* **To-do item**
Beginning at the line that contains "r Body On Capitol Hil", repeat each line exactly through the last one of the records below, and leave out the pictures.
*** Source information ***
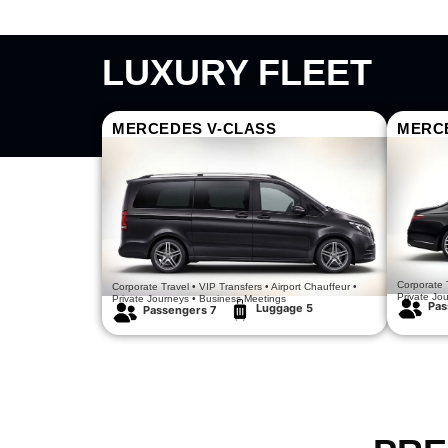
LUXURY FLEET
MERCEDES V-CLASS
MERC
Luxury Meets Comfort
Executive 
Corporate T
Corporate Travel • VIP Transfers • Airport Chauffeur •
Private Jo
Private Journeys • Business Meetings
Pas
Luggage 5
Passengers 7​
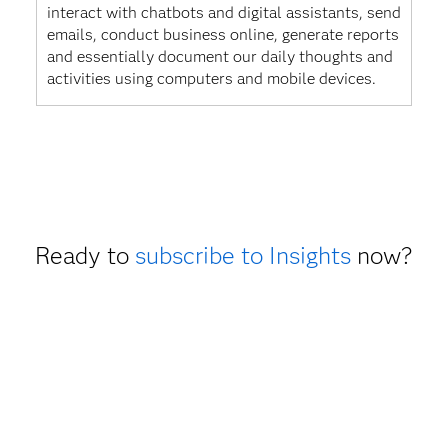
interact with chatbots and digital assistants, send
emails, conduct business online, generate reports
and essentially document our daily thoughts and
activities using computers and mobile devices.
Ready to
subscribe to Insights
now?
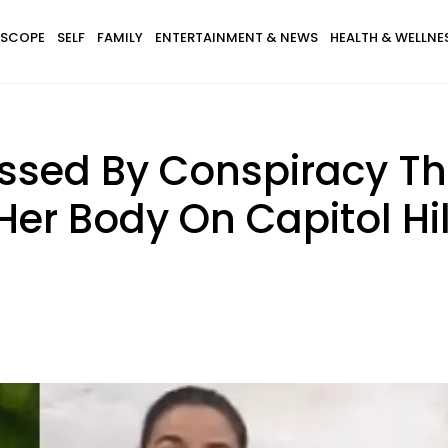
SCOPE
SELF
FAMILY
ENTERTAINMENT & NEWS
HEALTH & WELLNE
ssed By Conspiracy Th
r Body On Capitol Hil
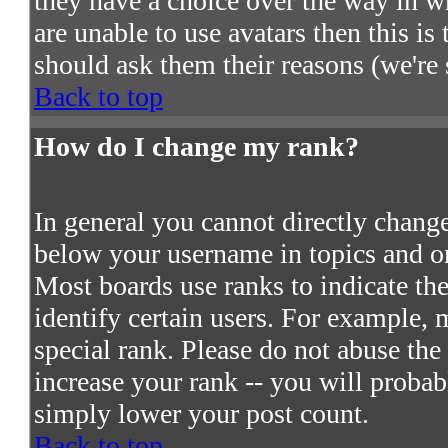
they have a choice over the way in w
are unable to use avatars then this i
should ask them their reasons (we're 
Back to top
How do I change my rank?
In general you cannot directly chang
below your username in topics and on
Most boards use ranks to indicate t
identify certain users. For example,
special rank. Please do not abuse the
increase your rank -- you will probab
simply lower your post count.
Back to top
*** End of Source information ***
* **Exercise result**
r Body On Capitol Hil
they have a choice over the way in w
are unable to use avatars then this i
should ask them their reasons (we're 
Back to top
How do I change my rank?
In general you cannot directly chang
below your username in topics and on
Most boards use ranks to indicate t
identify certain users. For example,
special rank. Please do not abuse the
increase your rank -- you will probab
simply lower your post count.
Back to top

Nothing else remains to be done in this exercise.